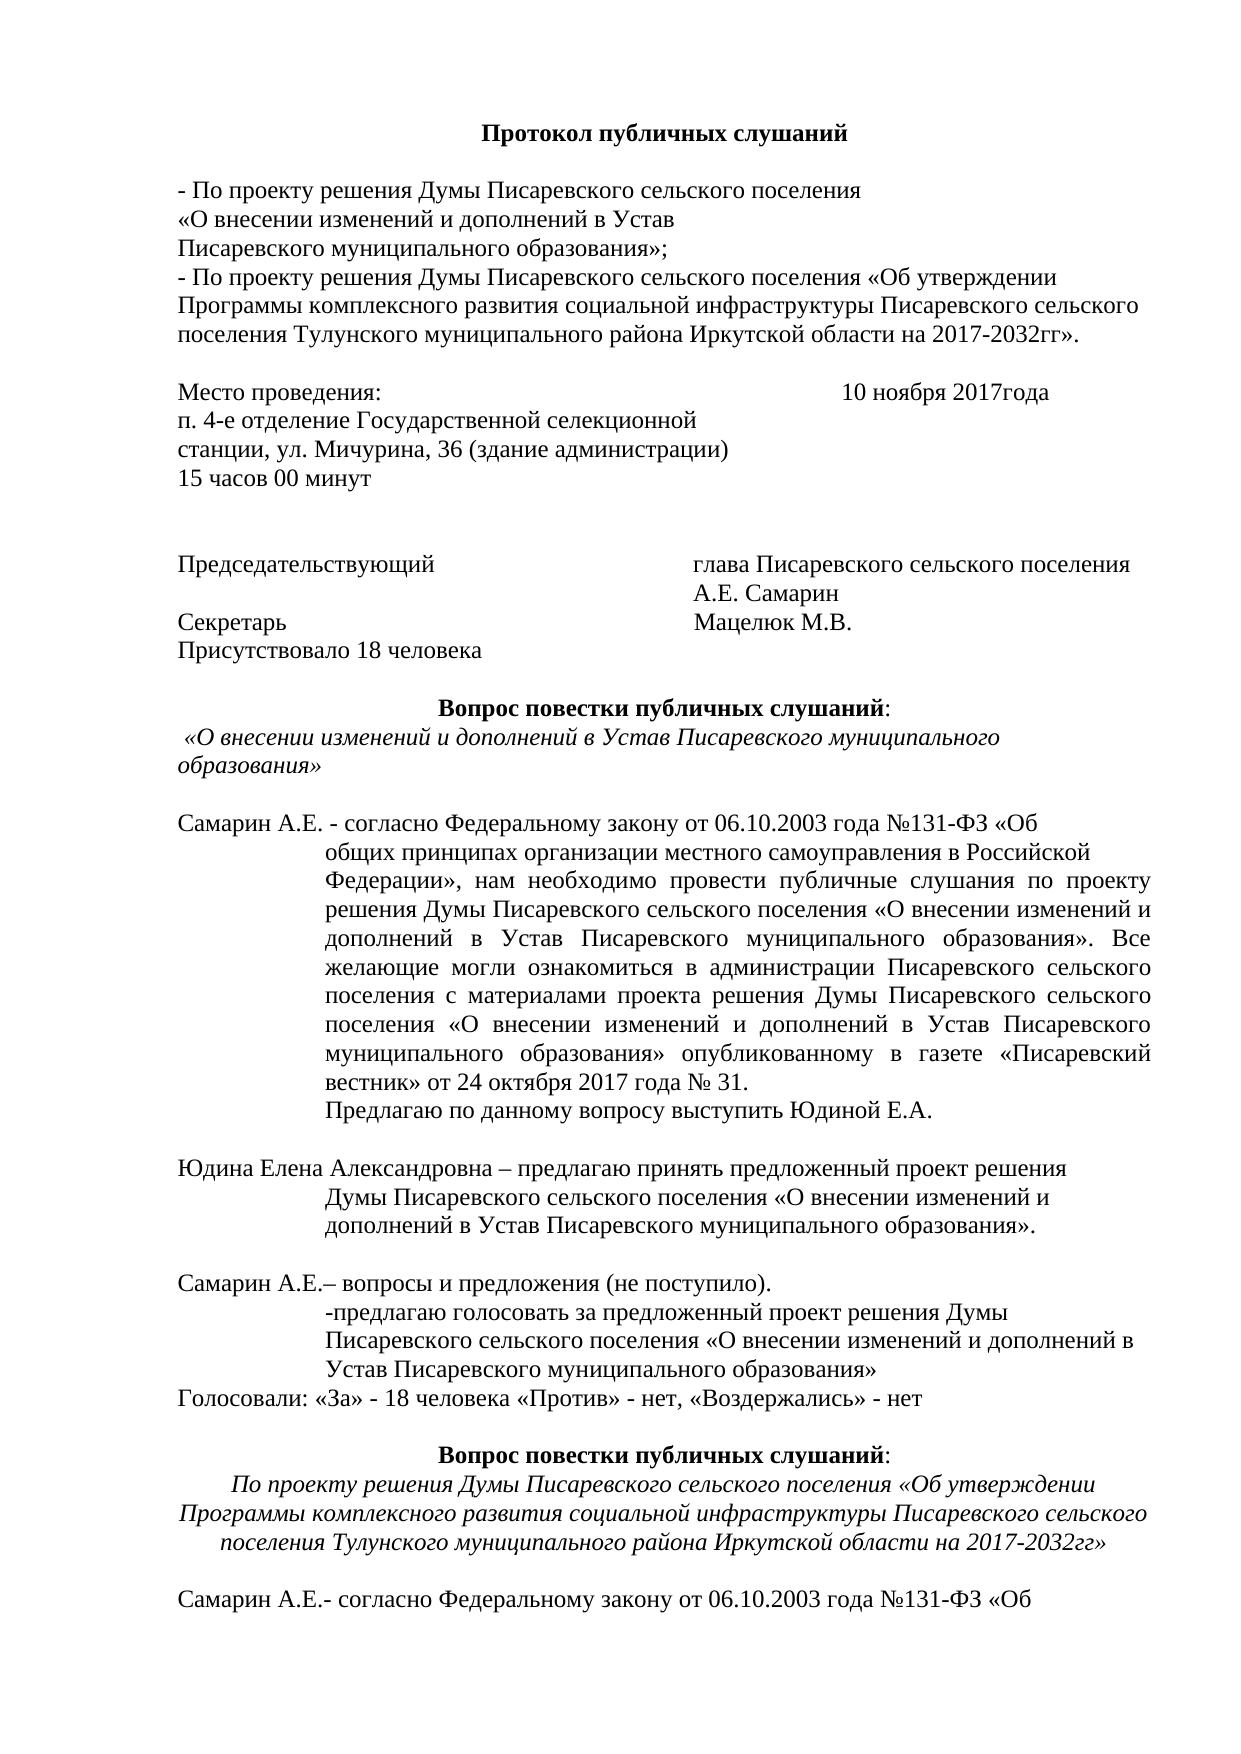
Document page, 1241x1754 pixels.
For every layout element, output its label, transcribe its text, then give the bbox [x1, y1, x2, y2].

text Голосовали: «За» - 18 человека «Против» - нет, «Воздержались» - нет [177, 1383, 1152, 1412]
text Самарин А.Е.- согласно Федеральному закону от 06.10.2003 года №131-ФЗ «Об [177, 1584, 1152, 1613]
text Вопрос повестки публичных слушаний: [177, 1441, 1152, 1469]
text Думы Писаревского сельского поселения «О внесении изменений и [251, 1182, 1152, 1211]
text Писаревского муниципального образования»; [177, 233, 1152, 262]
text Предлагаю по данному вопросу выступить Юдиной Е.А. [325, 1096, 1152, 1124]
text п. 4-е отделение Государственной селекционной [177, 406, 1152, 434]
text «О внесении изменений и дополнений в Устав [177, 204, 1152, 233]
text Секретарь Мацелюк М.В. [177, 607, 1152, 636]
text «О внесении изменений и дополнений в Устав Писаревского муниципального образования» [177, 722, 1152, 779]
text Самарин А.Е.– вопросы и предложения (не поступило). [177, 1268, 1152, 1297]
text -предлагаю голосовать за предложенный проект решения Думы Писаревского сельского поселения «О внесении изменений и дополнений в Устав Писаревского муниципального образования» [325, 1297, 1152, 1383]
text Самарин А.Е. - согласно Федеральному закону от 06.10.2003 года №131-ФЗ «Об [177, 808, 1152, 837]
text Председательствующий глава Писаревского сельского поселения А.Е. Самарин [177, 549, 1152, 607]
text 15 часов 00 минут [177, 463, 1152, 492]
text - По проекту решения Думы Писаревского сельского поселения «Об утверждении Программы комплексного развития социальной инфраструктуры Писаревского сельского поселения Тулунского муниципального района Иркутской области на 2017-2032гг». [177, 262, 1152, 348]
text Федерации», нам необходимо провести публичные слушания по проекту решения Думы Писаревского сельского поселения «О внесении изменений и дополнений в Устав Писаревского муниципального образования». Все желающие могли ознакомиться в администрации Писаревского сельского поселения с материалами проекта решения Думы Писаревского сельского поселения «О внесении изменений и дополнений в Устав Писаревского муниципального образования» опубликованному в газете «Писаревский вестник» от 24 октября 2017 года № 31. [325, 866, 1152, 1096]
text Юдина Елена Александровна – предлагаю принять предложенный проект решения [177, 1153, 1152, 1182]
text Место проведения: 10 ноября 2017года [177, 377, 1152, 406]
text По проекту решения Думы Писаревского сельского поселения «Об утверждении Программы комплексного развития социальной инфраструктуры Писаревского сельского поселения Тулунского муниципального района Иркутской области на 2017-2032гг» [177, 1469, 1152, 1556]
text дополнений в Устав Писаревского муниципального образования». [251, 1211, 1152, 1239]
text Присутствовало 18 человека [177, 636, 1152, 664]
text - По проекту решения Думы Писаревского сельского поселения [177, 176, 1152, 204]
text Протокол публичных слушаний [177, 118, 1152, 147]
text Вопрос повестки публичных слушаний: [177, 693, 1152, 722]
text станции, ул. Мичурина, 36 (здание администрации) [177, 434, 1152, 463]
text общих принципах организации местного самоуправления в Российской [251, 837, 1152, 866]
++++++++
DIRECTIONS - Write out the material above precisely, leaving each picture behind.

TASK SOLUTION -
Document page, 1241x1754 pixels.
For every layout element, output its label, transcribe its text, then give the bbox [x1, y1, x2, y2].

text Голосовали: «За» - 18 человека «Против» - нет, «Воздержались» - нет [177, 1383, 1152, 1412]
text Самарин А.Е.- согласно Федеральному закону от 06.10.2003 года №131-ФЗ «Об [177, 1584, 1152, 1613]
text Вопрос повестки публичных слушаний: [177, 1441, 1152, 1469]
text Думы Писаревского сельского поселения «О внесении изменений и [251, 1182, 1152, 1211]
text Писаревского муниципального образования»; [177, 233, 1152, 262]
text Предлагаю по данному вопросу выступить Юдиной Е.А. [325, 1096, 1152, 1124]
text п. 4-е отделение Государственной селекционной [177, 406, 1152, 434]
text «О внесении изменений и дополнений в Устав [177, 204, 1152, 233]
text Секретарь Мацелюк М.В. [177, 607, 1152, 636]
text «О внесении изменений и дополнений в Устав Писаревского муниципального образования» [177, 722, 1152, 779]
text Самарин А.Е.– вопросы и предложения (не поступило). [177, 1268, 1152, 1297]
text -предлагаю голосовать за предложенный проект решения Думы Писаревского сельского поселения «О внесении изменений и дополнений в Устав Писаревского муниципального образования» [325, 1297, 1152, 1383]
text Самарин А.Е. - согласно Федеральному закону от 06.10.2003 года №131-ФЗ «Об [177, 808, 1152, 837]
text Председательствующий глава Писаревского сельского поселения А.Е. Самарин [177, 549, 1152, 607]
text 15 часов 00 минут [177, 463, 1152, 492]
text - По проекту решения Думы Писаревского сельского поселения «Об утверждении Программы комплексного развития социальной инфраструктуры Писаревского сельского поселения Тулунского муниципального района Иркутской области на 2017-2032гг». [177, 262, 1152, 348]
text Федерации», нам необходимо провести публичные слушания по проекту решения Думы Писаревского сельского поселения «О внесении изменений и дополнений в Устав Писаревского муниципального образования». Все желающие могли ознакомиться в администрации Писаревского сельского поселения с материалами проекта решения Думы Писаревского сельского поселения «О внесении изменений и дополнений в Устав Писаревского муниципального образования» опубликованному в газете «Писаревский вестник» от 24 октября 2017 года № 31. [325, 866, 1152, 1096]
text Юдина Елена Александровна – предлагаю принять предложенный проект решения [177, 1153, 1152, 1182]
text Место проведения: 10 ноября 2017года [177, 377, 1152, 406]
text По проекту решения Думы Писаревского сельского поселения «Об утверждении Программы комплексного развития социальной инфраструктуры Писаревского сельского поселения Тулунского муниципального района Иркутской области на 2017-2032гг» [177, 1469, 1152, 1556]
text дополнений в Устав Писаревского муниципального образования». [251, 1211, 1152, 1239]
text Присутствовало 18 человека [177, 636, 1152, 664]
text - По проекту решения Думы Писаревского сельского поселения [177, 176, 1152, 204]
text Протокол публичных слушаний [177, 118, 1152, 147]
text Вопрос повестки публичных слушаний: [177, 693, 1152, 722]
text станции, ул. Мичурина, 36 (здание администрации) [177, 434, 1152, 463]
text общих принципах организации местного самоуправления в Российской [251, 837, 1152, 866]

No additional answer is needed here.